= Noor Mohammad Qarqin =

Noor Mohammad Qarqin (born 1953 in a village in Qarqeen District of Jowzjan Province, Afghanistan) is a former minister in the Afghan government and ambassador. He is an ethnic Turkmen and has a Bachelor of Science from Kabul University.

== Early life ==
In 1978, he began service in the Ministry of Education as a member of the Uzbek and Turkmen Department, and later had a leading position in the gas and oil industry in Hairatan. After the Soviet invasion he moved to Pakistan and took part in the Islamic resistance against the communist regime.
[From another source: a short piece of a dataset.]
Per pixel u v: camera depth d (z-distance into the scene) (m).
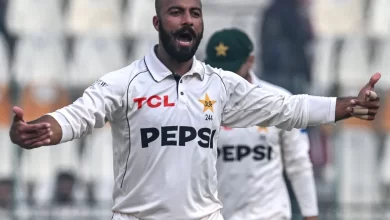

In December 2001 he returned to Afghanistan and played a role in the Loya Jirga's that were set up to give Afghanistan a new administration and a new constitution.

== Government minister ==
Between 2002 and 2004 Qarqeen was Social Affairs Minister of Afghanistan in the Transitional Administration, headed by Hamid Karzai. In the first presidential elections after the fall of the Taliban, he was director of the successful campaign of Karzai. He was rewarded with the position of education minister in the cabinet that Karzai appointed in 2004.

After the election of the Wolesi Jirga, Karzai reshuffled his cabinet in 2006. The Ministry of Disabled and Martyrs was merged with the Ministry of Social Affairs and the new portfolio was given to Qarqeen.

== Ambassador ==
In the second Karzai administration Qarqeen didn't return as minister. He was made ambassador to Kyrgyzstan instead. His posting ended on Sep 30, 2016.